**THE PROBLEM:**
Transcribe, with complete accuracy, all of the entries below except for the pictures.

**DATASET EXCERPTS:**
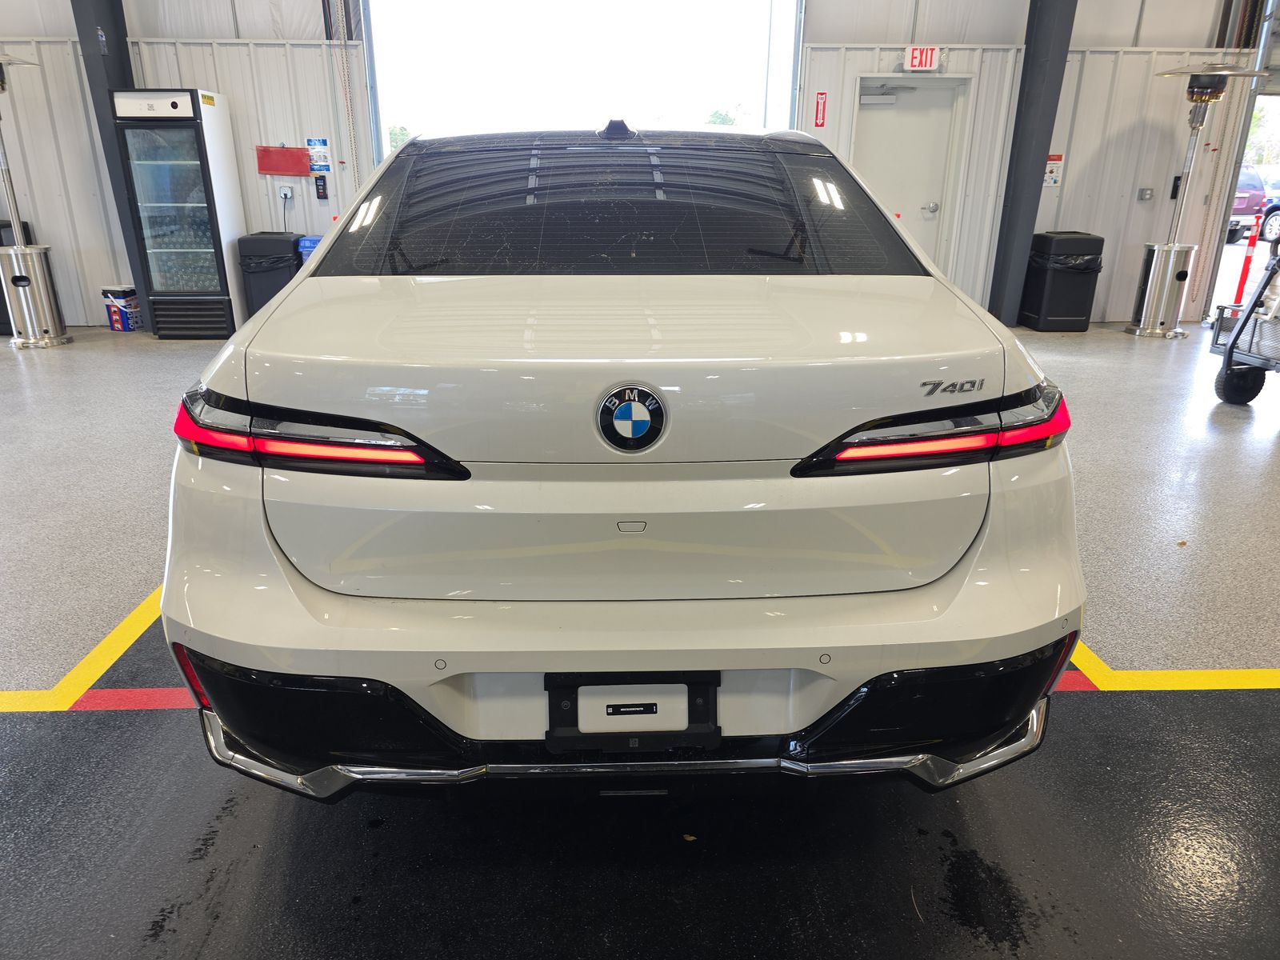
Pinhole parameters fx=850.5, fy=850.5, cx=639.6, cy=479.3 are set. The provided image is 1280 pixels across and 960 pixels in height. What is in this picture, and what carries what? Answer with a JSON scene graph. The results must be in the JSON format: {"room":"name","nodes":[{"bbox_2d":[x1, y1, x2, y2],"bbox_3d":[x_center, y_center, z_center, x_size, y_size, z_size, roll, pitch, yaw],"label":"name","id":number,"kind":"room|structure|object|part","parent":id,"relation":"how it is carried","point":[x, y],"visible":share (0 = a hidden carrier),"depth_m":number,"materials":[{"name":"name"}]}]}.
{"room":"garage","nodes":[
{"label":"garage","id":0,"kind":"room"},
{"bbox_2d":[0,0,1270,328],"bbox_3d":[-0.635,-3.226,7.436,14.101,3.750,0.275,0,20,-2],"label":"wall","id":1,"kind":"structure","parent":0,"point":[1117,42],"depth_m":7.35,"materials":[{"name":"white metal"}]},
{"bbox_2d":[256,145,310,175],"bbox_3d":[-3.030,-2.715,7.225,0.461,0.227,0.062,0,20,-2],"label":"red sign","id":2,"kind":"object","parent":1,"relation":"attached to","point":[300,160],"visible":0.99,"depth_m":7.21,"materials":[{"name":"red"}]},
{"bbox_2d":[278,184,293,200],"bbox_3d":[-2.770,-2.248,6.649,0.095,0.115,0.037,0,20,-2],"label":"wall socket","id":3,"kind":"object","parent":1,"relation":"attached to","point":[285,189],"visible":0.96,"depth_m":6.65,"materials":[{"name":"white plastic"}]},
{"bbox_2d":[305,137,331,171],"bbox_3d":[-2.671,-2.703,7.085,0.177,0.261,0.018,0,20,-2],"label":"blue sign","id":4,"kind":"object","parent":1,"relation":"attached to","point":[319,146],"visible":0.99,"depth_m":7.08,"materials":[{"name":"blue paper"}]},
{"bbox_2d":[313,175,328,198],"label":"door control panel","id":5,"kind":"object","parent":1,"relation":"attached to","point":[324,189],"visible":0.99,"depth_m":7.32,"materials":[{"name":"black plastic"}]},
{"bbox_2d":[331,0,359,186],"bbox_3d":[-2.511,-2.996,7.360,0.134,3.039,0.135,0,20,-2],"label":"chain","id":6,"kind":"object","parent":1,"relation":"hanging from","point":[356,173],"visible":0.69,"depth_m":7.26,"materials":[{"name":"silver metal"}]},
{"bbox_2d":[363,0,803,158],"bbox_3d":[-0.486,-3.341,8.119,3.982,3.628,1.202,0,20,-2],"label":"garage doorway","id":7,"kind":"object","parent":1,"relation":"in","point":[788,98],"visible":0.55,"depth_m":7.95,"materials":[{"name":"white"}]},
{"bbox_2d":[813,91,827,126],"bbox_3d":[1.632,-3.336,7.681,0.099,0.305,0.021,0,20,-2],"label":"fire extinguisher sign","id":8,"kind":"object","parent":1,"relation":"attached to","point":[817,122],"visible":0.97,"depth_m":7.67,"materials":[{"name":"red"}]},
{"bbox_2d":[851,75,968,278],"bbox_3d":[2.394,-2.496,7.777,1.074,2.117,0.122,0,20,-2],"label":"door","id":9,"kind":"structure","parent":1,"relation":"in","point":[883,194],"depth_m":7.67,"materials":[{"name":"white metal"}]},
{"bbox_2d":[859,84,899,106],"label":"door closer","id":10,"kind":"object","parent":9,"relation":"attached to","point":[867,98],"visible":0.97,"depth_m":7.45,"materials":[{"name":"grey metal"}]},
{"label":"door knob","id":11,"kind":"part","parent":9,"relation":"part of","materials":[{"name":"silver metal"}]},
{"bbox_2d":[903,44,941,70],"bbox_3d":[2.386,-3.557,7.185,0.267,0.195,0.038,0,20,-2],"label":"exit sign","id":12,"kind":"object","parent":1,"relation":"attached to","point":[918,54],"visible":0.98,"depth_m":7.17,"materials":[{"name":"red"}]},
{"bbox_2d":[1043,154,1063,186],"bbox_3d":[3.692,-2.778,7.635,0.190,0.279,0.019,0,20,-2],"label":"wall sign","id":13,"kind":"object","parent":1,"relation":"attached to","point":[1050,168],"visible":0.83,"depth_m":7.63,"materials":[{"name":"white paper"}]},
{"bbox_2d":[1137,187,1153,200],"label":"wall socket","id":14,"kind":"object","parent":1,"relation":"attached to","point":[1146,194],"visible":0.97,"depth_m":7.56,"materials":[{"name":"metal"}]},
{"bbox_2d":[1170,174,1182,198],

**RESPONSE AREA:**
Pinhole parameters fx=850.5, fy=850.5, cx=639.6, cy=479.3 are set. The provided image is 1280 pixels across and 960 pixels in height. What is in this picture, and what carries what? Answer with a JSON scene graph. The results must be in the JSON format: {"room":"name","nodes":[{"bbox_2d":[x1, y1, x2, y2],"bbox_3d":[x_center, y_center, z_center, x_size, y_size, z_size, roll, pitch, yaw],"label":"name","id":number,"kind":"room|structure|object|part","parent":id,"relation":"how it is carried","point":[x, y],"visible":share (0 = a hidden carrier),"depth_m":number,"materials":[{"name":"name"}]}]}.
{"room":"garage","nodes":[
{"label":"garage","id":0,"kind":"room"},
{"bbox_2d":[0,0,1270,328],"bbox_3d":[-0.635,-3.226,7.436,14.101,3.750,0.275,0,20,-2],"label":"wall","id":1,"kind":"structure","parent":0,"point":[1117,42],"depth_m":7.35,"materials":[{"name":"white metal"}]},
{"bbox_2d":[256,145,310,175],"bbox_3d":[-3.030,-2.715,7.225,0.461,0.227,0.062,0,20,-2],"label":"red sign","id":2,"kind":"object","parent":1,"relation":"attached to","point":[300,160],"visible":0.99,"depth_m":7.21,"materials":[{"name":"red"}]},
{"bbox_2d":[278,184,293,200],"bbox_3d":[-2.770,-2.248,6.649,0.095,0.115,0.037,0,20,-2],"label":"wall socket","id":3,"kind":"object","parent":1,"relation":"attached to","point":[285,189],"visible":0.96,"depth_m":6.65,"materials":[{"name":"white plastic"}]},
{"bbox_2d":[305,137,331,171],"bbox_3d":[-2.671,-2.703,7.085,0.177,0.261,0.018,0,20,-2],"label":"blue sign","id":4,"kind":"object","parent":1,"relation":"attached to","point":[319,146],"visible":0.99,"depth_m":7.08,"materials":[{"name":"blue paper"}]},
{"bbox_2d":[313,175,328,198],"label":"door control panel","id":5,"kind":"object","parent":1,"relation":"attached to","point":[324,189],"visible":0.99,"depth_m":7.32,"materials":[{"name":"black plastic"}]},
{"bbox_2d":[331,0,359,186],"bbox_3d":[-2.511,-2.996,7.360,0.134,3.039,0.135,0,20,-2],"label":"chain","id":6,"kind":"object","parent":1,"relation":"hanging from","point":[356,173],"visible":0.69,"depth_m":7.26,"materials":[{"name":"silver metal"}]},
{"bbox_2d":[363,0,803,158],"bbox_3d":[-0.486,-3.341,8.119,3.982,3.628,1.202,0,20,-2],"label":"garage doorway","id":7,"kind":"object","parent":1,"relation":"in","point":[788,98],"visible":0.55,"depth_m":7.95,"materials":[{"name":"white"}]},
{"bbox_2d":[813,91,827,126],"bbox_3d":[1.632,-3.336,7.681,0.099,0.305,0.021,0,20,-2],"label":"fire extinguisher sign","id":8,"kind":"object","parent":1,"relation":"attached to","point":[817,122],"visible":0.97,"depth_m":7.67,"materials":[{"name":"red"}]},
{"bbox_2d":[851,75,968,278],"bbox_3d":[2.394,-2.496,7.777,1.074,2.117,0.122,0,20,-2],"label":"door","id":9,"kind":"structure","parent":1,"relation":"in","point":[883,194],"depth_m":7.67,"materials":[{"name":"white metal"}]},
{"bbox_2d":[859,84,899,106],"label":"door closer","id":10,"kind":"object","parent":9,"relation":"attached to","point":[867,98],"visible":0.97,"depth_m":7.45,"materials":[{"name":"grey metal"}]},
{"label":"door knob","id":11,"kind":"part","parent":9,"relation":"part of","materials":[{"name":"silver metal"}]},
{"bbox_2d":[903,44,941,70],"bbox_3d":[2.386,-3.557,7.185,0.267,0.195,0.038,0,20,-2],"label":"exit sign","id":12,"kind":"object","parent":1,"relation":"attached to","point":[918,54],"visible":0.98,"depth_m":7.17,"materials":[{"name":"red"}]},
{"bbox_2d":[1043,154,1063,186],"bbox_3d":[3.692,-2.778,7.635,0.190,0.279,0.019,0,20,-2],"label":"wall sign","id":13,"kind":"object","parent":1,"relation":"attached to","point":[1050,168],"visible":0.83,"depth_m":7.63,"materials":[{"name":"white paper"}]},
{"bbox_2d":[1137,187,1153,200],"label":"wall socket","id":14,"kind":"object","parent":1,"relation":"attached to","point":[1146,194],"visible":0.97,"depth_m":7.56,"materials":[{"name":"metal"}]},
{"bbox_2d":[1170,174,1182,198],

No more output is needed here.